» **Task to carry out**
Find and copy each line of the records where the string "giovani" shows up.
[Exercise data — start]
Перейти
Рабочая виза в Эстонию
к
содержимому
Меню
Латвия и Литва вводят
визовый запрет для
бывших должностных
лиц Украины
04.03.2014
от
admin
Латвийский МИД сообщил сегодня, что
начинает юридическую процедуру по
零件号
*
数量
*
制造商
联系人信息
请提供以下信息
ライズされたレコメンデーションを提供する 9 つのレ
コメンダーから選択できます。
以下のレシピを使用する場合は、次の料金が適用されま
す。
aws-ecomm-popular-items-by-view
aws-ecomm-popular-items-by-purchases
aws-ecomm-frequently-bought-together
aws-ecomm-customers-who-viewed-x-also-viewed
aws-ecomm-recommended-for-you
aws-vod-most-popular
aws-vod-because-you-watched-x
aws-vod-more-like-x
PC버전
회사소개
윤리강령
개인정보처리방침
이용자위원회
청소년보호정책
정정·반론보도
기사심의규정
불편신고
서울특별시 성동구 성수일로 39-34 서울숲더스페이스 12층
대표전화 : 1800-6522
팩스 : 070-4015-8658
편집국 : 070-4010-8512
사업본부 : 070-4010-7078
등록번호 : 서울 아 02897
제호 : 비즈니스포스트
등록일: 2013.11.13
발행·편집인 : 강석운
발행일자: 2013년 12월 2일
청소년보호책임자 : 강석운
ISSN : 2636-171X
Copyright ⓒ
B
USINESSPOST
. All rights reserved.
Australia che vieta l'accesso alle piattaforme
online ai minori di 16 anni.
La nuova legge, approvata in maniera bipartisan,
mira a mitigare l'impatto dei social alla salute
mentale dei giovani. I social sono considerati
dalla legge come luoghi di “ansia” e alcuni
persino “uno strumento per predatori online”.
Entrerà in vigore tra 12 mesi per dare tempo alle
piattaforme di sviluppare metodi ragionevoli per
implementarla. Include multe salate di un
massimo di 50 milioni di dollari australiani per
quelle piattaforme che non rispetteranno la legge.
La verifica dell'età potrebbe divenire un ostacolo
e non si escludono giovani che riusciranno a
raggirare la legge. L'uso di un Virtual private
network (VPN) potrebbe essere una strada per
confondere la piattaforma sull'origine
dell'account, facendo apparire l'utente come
[Exercise data — finish]
[Exercise data — start]
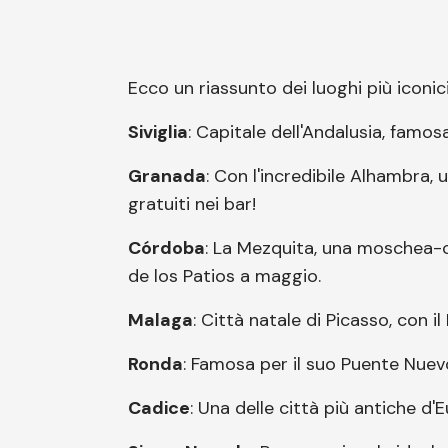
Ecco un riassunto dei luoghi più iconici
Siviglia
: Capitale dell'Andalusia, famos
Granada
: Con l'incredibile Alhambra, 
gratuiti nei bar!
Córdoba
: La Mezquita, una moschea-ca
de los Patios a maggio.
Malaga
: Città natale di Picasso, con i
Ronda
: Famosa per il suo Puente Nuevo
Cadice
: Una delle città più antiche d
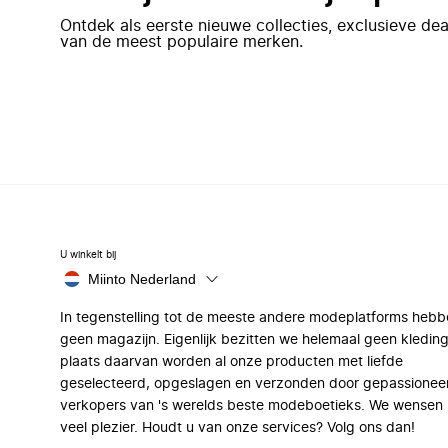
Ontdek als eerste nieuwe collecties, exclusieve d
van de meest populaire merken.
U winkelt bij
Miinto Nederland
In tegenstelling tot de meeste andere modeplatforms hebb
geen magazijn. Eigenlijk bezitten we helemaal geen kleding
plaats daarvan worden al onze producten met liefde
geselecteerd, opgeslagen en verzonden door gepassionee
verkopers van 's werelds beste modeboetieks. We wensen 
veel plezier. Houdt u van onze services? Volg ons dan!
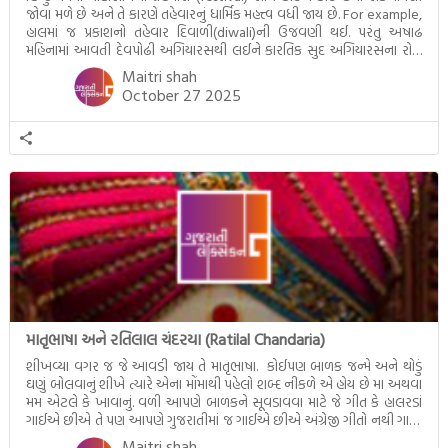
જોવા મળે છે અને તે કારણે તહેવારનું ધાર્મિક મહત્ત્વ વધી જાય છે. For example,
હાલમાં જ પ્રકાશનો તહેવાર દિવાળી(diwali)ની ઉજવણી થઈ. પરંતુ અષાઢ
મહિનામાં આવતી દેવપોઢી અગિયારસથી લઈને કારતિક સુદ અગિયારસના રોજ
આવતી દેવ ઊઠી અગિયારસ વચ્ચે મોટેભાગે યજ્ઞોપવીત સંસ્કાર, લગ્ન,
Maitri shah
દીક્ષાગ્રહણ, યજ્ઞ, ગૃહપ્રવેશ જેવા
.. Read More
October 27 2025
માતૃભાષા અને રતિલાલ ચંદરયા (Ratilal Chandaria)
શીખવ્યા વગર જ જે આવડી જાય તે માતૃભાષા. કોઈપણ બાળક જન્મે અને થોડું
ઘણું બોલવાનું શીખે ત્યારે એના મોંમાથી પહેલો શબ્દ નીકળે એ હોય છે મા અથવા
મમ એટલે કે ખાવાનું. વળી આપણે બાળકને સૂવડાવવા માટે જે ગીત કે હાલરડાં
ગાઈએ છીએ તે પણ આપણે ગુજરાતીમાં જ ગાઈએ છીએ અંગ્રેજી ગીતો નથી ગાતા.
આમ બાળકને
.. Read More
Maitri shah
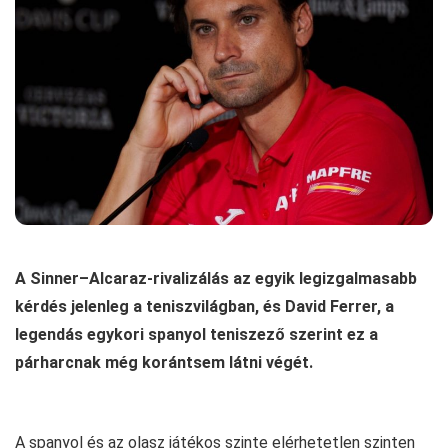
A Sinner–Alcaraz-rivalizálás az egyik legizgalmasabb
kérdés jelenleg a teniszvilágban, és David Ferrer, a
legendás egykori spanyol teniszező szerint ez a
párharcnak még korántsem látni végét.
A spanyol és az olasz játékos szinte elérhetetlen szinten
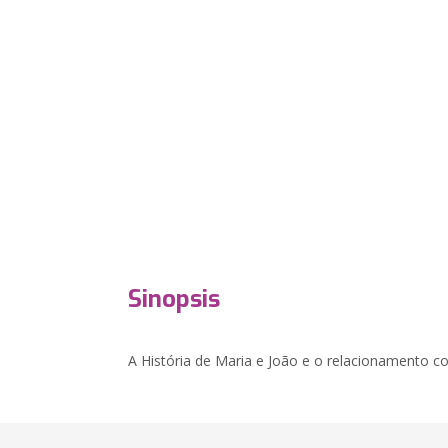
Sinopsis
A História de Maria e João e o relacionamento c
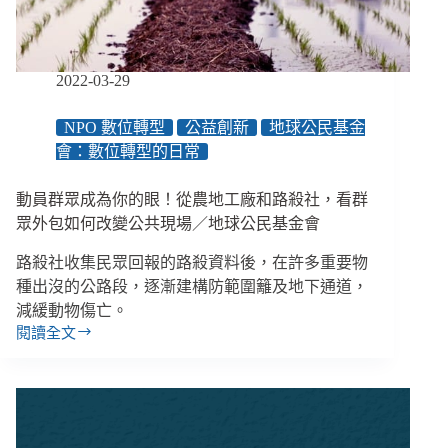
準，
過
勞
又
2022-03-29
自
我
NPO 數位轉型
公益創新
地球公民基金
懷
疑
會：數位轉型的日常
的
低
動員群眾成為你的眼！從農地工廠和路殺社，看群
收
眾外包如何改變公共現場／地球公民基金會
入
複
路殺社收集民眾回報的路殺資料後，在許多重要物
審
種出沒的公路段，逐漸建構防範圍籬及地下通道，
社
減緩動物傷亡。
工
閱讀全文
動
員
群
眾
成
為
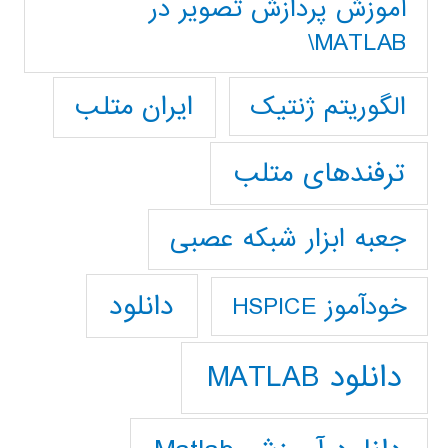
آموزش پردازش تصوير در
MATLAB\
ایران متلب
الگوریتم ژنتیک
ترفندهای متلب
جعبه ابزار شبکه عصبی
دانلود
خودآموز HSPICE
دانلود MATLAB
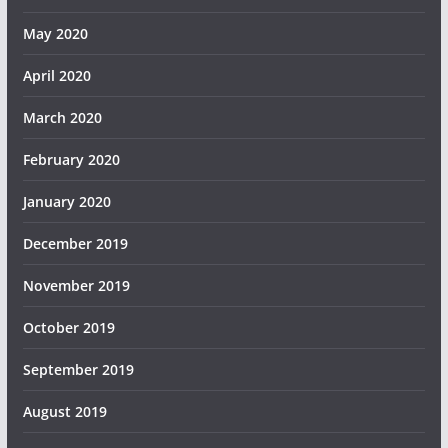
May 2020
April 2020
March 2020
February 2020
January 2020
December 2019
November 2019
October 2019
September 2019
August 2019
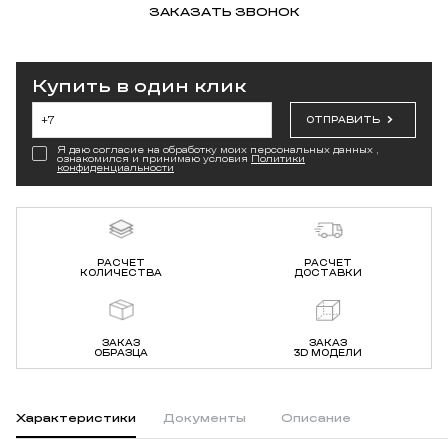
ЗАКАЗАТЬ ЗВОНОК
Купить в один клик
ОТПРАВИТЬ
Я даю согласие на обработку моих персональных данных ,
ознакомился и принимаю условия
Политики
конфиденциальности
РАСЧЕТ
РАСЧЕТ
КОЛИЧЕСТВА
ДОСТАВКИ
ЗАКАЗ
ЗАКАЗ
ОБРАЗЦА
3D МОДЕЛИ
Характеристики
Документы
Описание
[Exercise data — finish]
» **Exercise answer**
mentale dei giovani. I social sono considerati
e non si escludono giovani che riusciranno a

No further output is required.